=== Problems and tasks ===
1. In the numbered list of disasters, how many square meters of the marine park did the USS Guardian damage when it ran aground?
2. Write the next part of the numbered list of disasters, starting right after the item about 40 families owning 75 percent of the economy.

=== Selected excerpt ===
========================================
6. Tubbataha damaged, not once but twice. On January 17, the USS Guardian minesweeper ran aground on the South Atoll of the Tubbataha Reef, a no-sail zone and UN marine protected habitat in the Sulu Sea. The ship damaged 1,000 square meters of the marine park. “It willfully trespassed. It wasn’t lost. It was the voyage of an intruder,” said Palawan province congressman Antonio Alvarez. Three months after this tragedy, an oversized and quasi-military Chinese fishing vessel also ran aground at the marine park.

7. Central Visayas earthquake. A magnitude 7.2 earthquake killed more than 150 people in Bohol and Cebu on October 15. It destroyed many roads, homes, buildings, and historic churches in Bohol and several markets, malls, and also churches in Cebu.

8. PCOS and 2013 midterm polls. Not surprisingly, hundreds of Precinct Count Optical Scan machines malfunctioned, experienced glitches, and delivered erroneous reports in the 2013 elections. The local IT community is still denied of the right to review the election source code. The reported 60-30-10 voting pattern is believed to be a proof of automated cheating. But the worst disaster is the persistence of local and national dynasties or the continued dominance of oligarchs in the country’s elitist elections.

9. Kristel Tejada of UP Manila. Her suicide exposed the criminal neglect on the part of the government in allocating sufficient funds to the education sector. Policymakers and educators discussed tuition and scholarship reforms but they failed to link the issue with the government thrust of deprioritizing public higher education.

10. 40 families own 75 percent of economy. Early this year, it was reported that a few families dominate the whole economy. It highlighted the disastrous impact of the mainstream economic dogma which redistributed the country’s wealth in favor of the rich. Inequality, not just poverty, is the social ill plaguing society which explains why the government’s overhyped cash transfer program doesn’t work.
========================================
=== Records ===
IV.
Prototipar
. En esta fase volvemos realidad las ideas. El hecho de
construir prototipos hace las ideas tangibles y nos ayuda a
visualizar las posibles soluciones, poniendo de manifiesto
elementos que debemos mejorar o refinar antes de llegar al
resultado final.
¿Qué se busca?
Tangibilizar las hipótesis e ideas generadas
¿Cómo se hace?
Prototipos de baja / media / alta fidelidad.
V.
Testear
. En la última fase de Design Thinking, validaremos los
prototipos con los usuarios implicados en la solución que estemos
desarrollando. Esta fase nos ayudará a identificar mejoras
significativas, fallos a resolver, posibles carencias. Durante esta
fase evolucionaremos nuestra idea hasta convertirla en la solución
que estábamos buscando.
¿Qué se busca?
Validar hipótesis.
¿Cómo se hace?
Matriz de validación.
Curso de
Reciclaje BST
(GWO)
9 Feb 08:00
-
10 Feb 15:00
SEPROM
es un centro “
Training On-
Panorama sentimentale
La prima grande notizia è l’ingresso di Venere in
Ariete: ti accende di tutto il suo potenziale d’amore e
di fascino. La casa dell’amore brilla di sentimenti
========================================
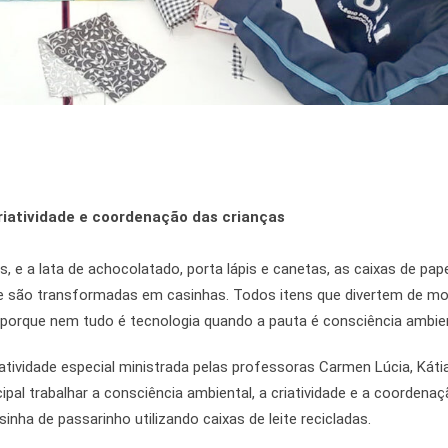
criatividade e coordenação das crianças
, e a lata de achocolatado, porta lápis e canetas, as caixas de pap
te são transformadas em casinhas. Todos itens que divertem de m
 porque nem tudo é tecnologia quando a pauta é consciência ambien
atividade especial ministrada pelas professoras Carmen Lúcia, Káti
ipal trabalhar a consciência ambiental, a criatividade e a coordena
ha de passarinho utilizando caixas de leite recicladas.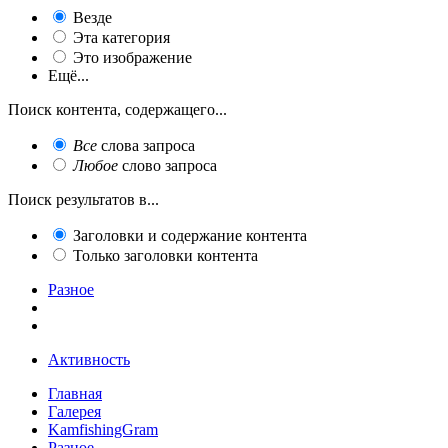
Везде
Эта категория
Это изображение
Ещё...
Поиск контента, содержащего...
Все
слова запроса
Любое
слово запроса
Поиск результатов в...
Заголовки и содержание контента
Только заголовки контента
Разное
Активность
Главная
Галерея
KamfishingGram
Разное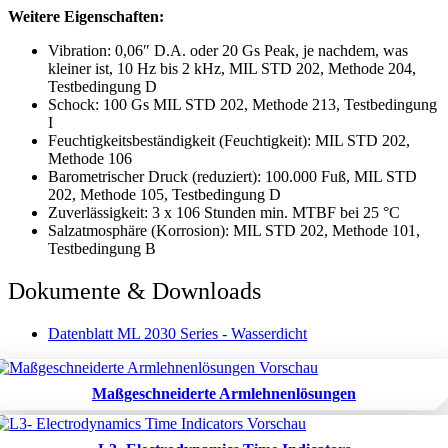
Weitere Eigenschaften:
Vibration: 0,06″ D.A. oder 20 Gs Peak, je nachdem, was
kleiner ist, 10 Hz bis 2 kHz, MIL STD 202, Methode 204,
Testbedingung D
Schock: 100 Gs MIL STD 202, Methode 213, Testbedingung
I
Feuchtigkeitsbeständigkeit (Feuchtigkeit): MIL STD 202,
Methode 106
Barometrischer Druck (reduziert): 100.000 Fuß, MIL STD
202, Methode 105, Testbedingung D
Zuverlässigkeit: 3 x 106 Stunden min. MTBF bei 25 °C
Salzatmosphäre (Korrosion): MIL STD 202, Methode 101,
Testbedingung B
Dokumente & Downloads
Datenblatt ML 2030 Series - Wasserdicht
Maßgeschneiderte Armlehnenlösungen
========================================
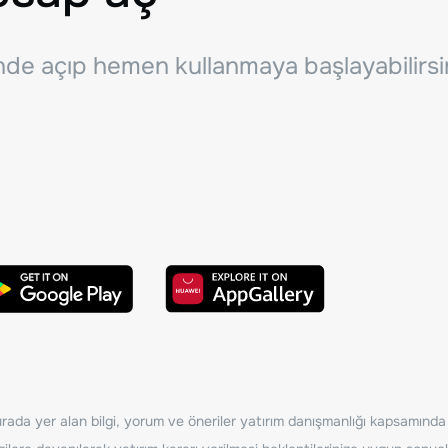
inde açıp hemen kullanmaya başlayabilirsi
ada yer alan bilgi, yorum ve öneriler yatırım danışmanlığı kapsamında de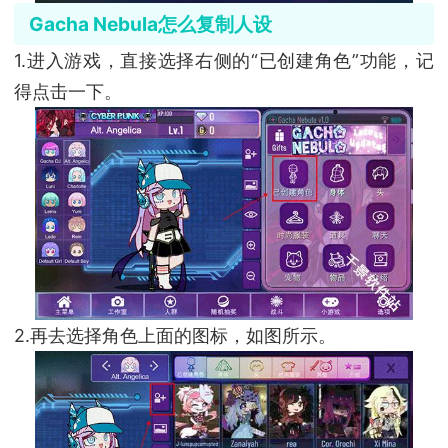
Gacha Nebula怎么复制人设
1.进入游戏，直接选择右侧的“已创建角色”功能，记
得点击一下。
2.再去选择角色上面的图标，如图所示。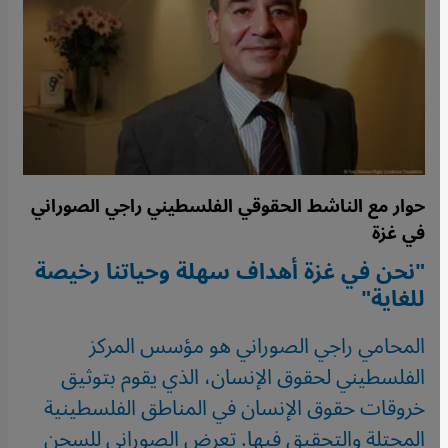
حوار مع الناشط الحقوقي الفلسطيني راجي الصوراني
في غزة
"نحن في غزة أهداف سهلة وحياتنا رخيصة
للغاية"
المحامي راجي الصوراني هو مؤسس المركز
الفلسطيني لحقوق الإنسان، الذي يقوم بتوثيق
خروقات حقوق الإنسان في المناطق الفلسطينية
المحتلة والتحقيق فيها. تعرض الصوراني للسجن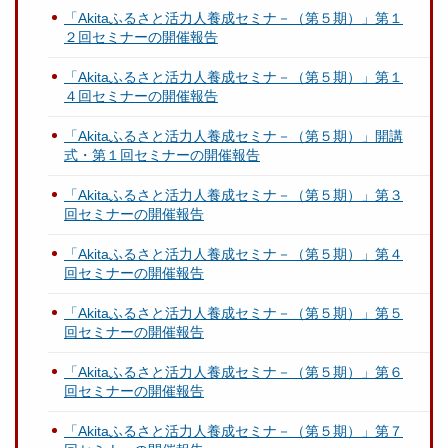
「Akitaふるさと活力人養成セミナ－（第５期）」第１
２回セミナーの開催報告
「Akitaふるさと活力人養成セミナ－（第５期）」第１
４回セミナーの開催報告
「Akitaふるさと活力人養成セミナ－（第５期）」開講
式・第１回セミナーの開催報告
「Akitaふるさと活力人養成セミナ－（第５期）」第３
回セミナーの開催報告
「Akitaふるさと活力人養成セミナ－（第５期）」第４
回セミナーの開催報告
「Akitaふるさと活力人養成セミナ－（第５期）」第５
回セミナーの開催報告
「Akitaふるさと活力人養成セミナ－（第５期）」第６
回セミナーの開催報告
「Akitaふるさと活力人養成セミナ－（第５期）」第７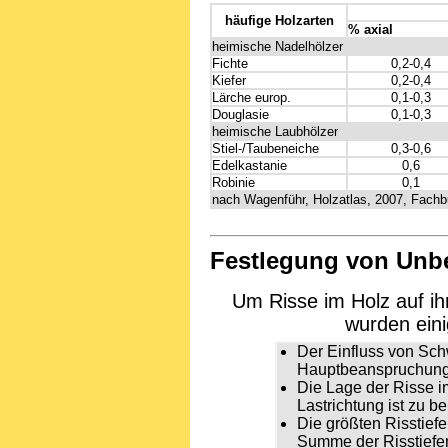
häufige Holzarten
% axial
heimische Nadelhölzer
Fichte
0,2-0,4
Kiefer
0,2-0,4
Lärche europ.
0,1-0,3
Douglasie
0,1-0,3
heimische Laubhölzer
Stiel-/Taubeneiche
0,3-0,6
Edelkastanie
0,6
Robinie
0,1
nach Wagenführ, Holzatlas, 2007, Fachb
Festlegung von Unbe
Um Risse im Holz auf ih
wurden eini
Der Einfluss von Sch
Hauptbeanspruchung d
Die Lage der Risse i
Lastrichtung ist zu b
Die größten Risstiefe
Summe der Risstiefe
========================================
=== Answers for the exercise ===
1. 1,000 square meters

2.
11. Sex scandals. From Chito to Wally, sex scandals have gone viral. Unfortunately, these scandals are invoked to justify the imposition of draconian Internet laws. But this issue is also a reminder about how we lost our precious privacy in this age of Internet surveillance.

12. Napoles and Corruption. The Napoles scam sparked a nationwide outrage over pork corruption. It led to the abolition of the legislative pork from the national budget, the filing of plunder cases against lawmakers, and the Supreme Court ruling which declared some aspects of pork as unconstitutional. Equally important is the naming of the presidential pork as a bigger source of corruption in the government. The issue revealed how public funds are systematically plundered by politicians, it unmasked the deceptive posturing of President BS Aquino as an anti-corruption crusader, and the need for a system overhaul in order to fundamentally exorcise the scourge of corruption.

13. Supertyphoon Yolanda. The world’s strongest storm of the year devastated the central part of the Philippines, in particular the Eastern Visayas region. A tsunami-like storm surge instantly killed thousands. But the humanitarian crisis worsened due to slow action of the government, inefficient distribution of relief, and partisan politics. Yolanda exposed the arrogance and incompetence of BS Aquino and Mar Roxas who failed to act quickly and decisively when the storm hit the region.

In summary, the biggest disaster of the year is the government of BS Aquino as proven by the president’s mishandling of crisis situations, his stubborn defense of pork politics, his support for extractive activities which contributed to the further degradation of the environment, his inaction over continuing human rights abuses inflicted against activists and journalists, and his shameful lack of leadership when Yolanda hit the country. Filipinos deserve a better government.